Je dois avouer que démonter le moteur de sa Bentley m’a fait souffrir – comme quoi, ces trous du cul de richards ont du goût- mais c’était un mal nécessaire pour pouvoir réellement me rapprocher du petit fils à papa qui m’intéresse. Un membre qui pourrait très bien devenir important à ce qu’il paraît. Je ne peux pas m’empêcher d’étouffer un grognement alors que les portes s’ouvrent devant moi dans un grincement sonore. Certes, pouvoir influencer la volonté des esprits faibles
obi wan kenobi /out/ comme on veut, en un claquement de doigt, ça à quelque chose d’indéniablement cool. Mais regardez-le, à faire toutes ses manières de gosses de riches, à dépenser l’argent par les fenêtres en boisson, en drogues, en putes. Il est détestable, méprisable. Non, je ne suis pas jaloux. Bon, ok, si je pouvais vivre en parasite de la société comme lui en attendant que le fric tombe dans mes poches miraculeusement tout en étant protégé par des mecs aux bras aussi épais que mes cuisses, je le ferai. Mais j’ai pas ce privilège-là. Alors laissez-moi être aigri en paix, merci.
Je me rapproche, l’air de rien. Le clebs humain de ma cible me juge du regard avant de poursuivre sa conversation. Je dois avoir le même air que tous ses mecs bourrés qui traînent dans le métro, le regard hagard, les yeux un peu fous, marmonnant pour moi-même en tanguant à cause des cahots du wagon. Il faisait vachement froid dehors et croyez-moi, si ça faisait deux jours que vous suiviez non-stop les même mecs flippants sans aucune autre interaction humaine, avoir une sérieuse conversation sur les conditions de déneigement dans les rues avec votre flasque de whisky vous paraîtrait pas aussi bizarre que ça. Mais ça m’arrange bien moi, d’avoir l’air aussi banal, aussi inoffensif parce que grâce à ça, je peux recueillir des informations précieuses et rentrer tranquillement faire mon rapport.
***
Douche, chemise propre, un litre de café et un sandwich avalé en trente secondes et je me pointe au club, frais comme si j’avais fait une nuit de douze heures.
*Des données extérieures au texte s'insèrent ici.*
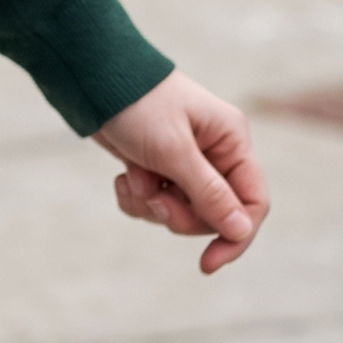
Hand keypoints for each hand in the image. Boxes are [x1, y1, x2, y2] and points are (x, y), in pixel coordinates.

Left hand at [94, 69, 268, 274]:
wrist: (90, 78)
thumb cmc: (136, 104)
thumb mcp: (173, 150)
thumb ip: (208, 193)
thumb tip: (241, 231)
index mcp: (231, 141)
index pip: (252, 203)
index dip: (235, 237)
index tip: (207, 263)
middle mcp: (214, 152)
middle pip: (214, 214)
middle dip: (179, 214)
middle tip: (153, 198)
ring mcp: (184, 160)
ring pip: (181, 211)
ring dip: (152, 204)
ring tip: (132, 178)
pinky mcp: (156, 166)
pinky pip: (155, 202)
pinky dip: (136, 196)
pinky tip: (121, 176)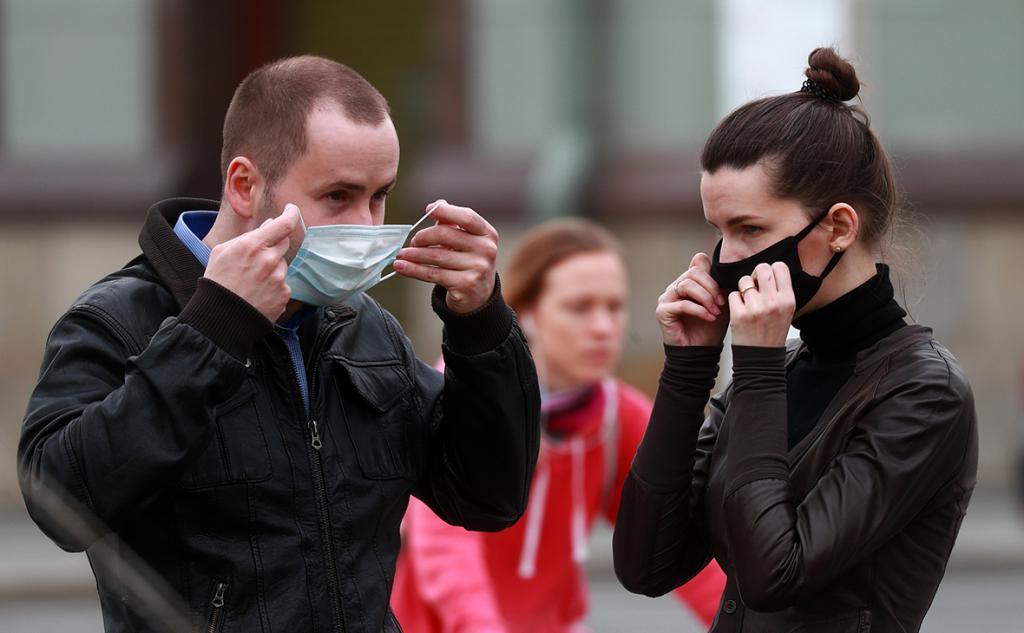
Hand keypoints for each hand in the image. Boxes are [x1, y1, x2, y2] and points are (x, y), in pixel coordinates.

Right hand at [204, 204, 298, 321]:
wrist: (222, 317)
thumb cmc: (219, 282)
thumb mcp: (223, 251)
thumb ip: (248, 236)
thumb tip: (270, 225)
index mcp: (253, 245)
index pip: (284, 224)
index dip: (292, 214)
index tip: (292, 210)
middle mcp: (269, 260)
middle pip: (284, 243)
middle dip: (273, 246)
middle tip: (256, 258)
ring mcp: (279, 278)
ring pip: (283, 264)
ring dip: (273, 268)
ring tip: (253, 280)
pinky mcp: (284, 294)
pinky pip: (284, 283)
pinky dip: (274, 285)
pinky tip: (258, 292)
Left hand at [393, 200, 498, 313]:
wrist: (479, 296)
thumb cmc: (468, 262)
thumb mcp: (466, 241)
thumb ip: (453, 222)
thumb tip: (437, 204)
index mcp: (487, 234)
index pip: (467, 217)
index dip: (446, 211)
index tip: (428, 210)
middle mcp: (486, 250)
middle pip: (446, 235)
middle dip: (423, 236)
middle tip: (412, 241)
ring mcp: (477, 268)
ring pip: (436, 256)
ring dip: (413, 255)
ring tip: (401, 255)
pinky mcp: (465, 284)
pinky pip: (433, 274)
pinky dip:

Je ne m’arrête pour saluer personne à part pour faire un doigt d’honneur à Clyde qui me regarde, désespéré, avant de frapper trois coups brefs à la porte au fond en riant.
« Oui ? » J’ai toujours un sourire immense alors que je pénètre dans le bureau en refermant délicatement la porte.
« Salut boss. » J’ai toujours l’impression qu’il déteste que je l’appelle comme ça ce qui ne m’encourage qu’à continuer.
« J’ai des nouvelles intéressantes sur Lawrence Gatling alias petit connard en chef. » Je fais une pause, pour le suspens, le frisson, l’exaltation ! –même si Roberto me regarde en ce moment avec la tête de quelqu’un qui se demande pourquoi il travaille avec un abruti pareil plus qu’avec celle de quelqu’un d’exalté.
« Apparemment, il sort ce soir au Red Light, une petite boîte de Brooklyn assez sympa d’ailleurs où j’avais rencontré un espagnol chaud comme la br… Peu importe. » Rester professionnel en toutes circonstances, c’est mon crédo,
my way of life quoi.
«Ça semble être l’occasion qu’on attendait pour pouvoir réellement l’approcher chef. » Toujours finir proprement et essayer de gommer le sourire stupide que je me retiens d’exposer à mon patron qui pourrait me botter le cul en trente secondes s’il voulait. Je le mériterai hein? Ouais, c'est sûr, je le mériterai. Peu importe, je continue.
« J’ai pût apprendre qu’il comptait s’y rendre sans Bull Dog» Oui, j’aime bien donner des surnoms aux gens, c’est plus fort que moi
«… ce qui nous donnerait l’avantage de pouvoir amorcer un recrutement sans prendre le risque de se retrouver avec un colt collé contre la tempe" Aller Bob, félicites ton petit Sasha qui a bien travaillé et emmène le avec toi:
ça, c'est ce que mes yeux essayent de faire passer comme messages à Roberto. Ce qui lui dit clairement tout ce que je viens de baragouiner d'un air ravi:
n'emmène pas ce petit crétin avec toi si tu veux que la mission réussisse.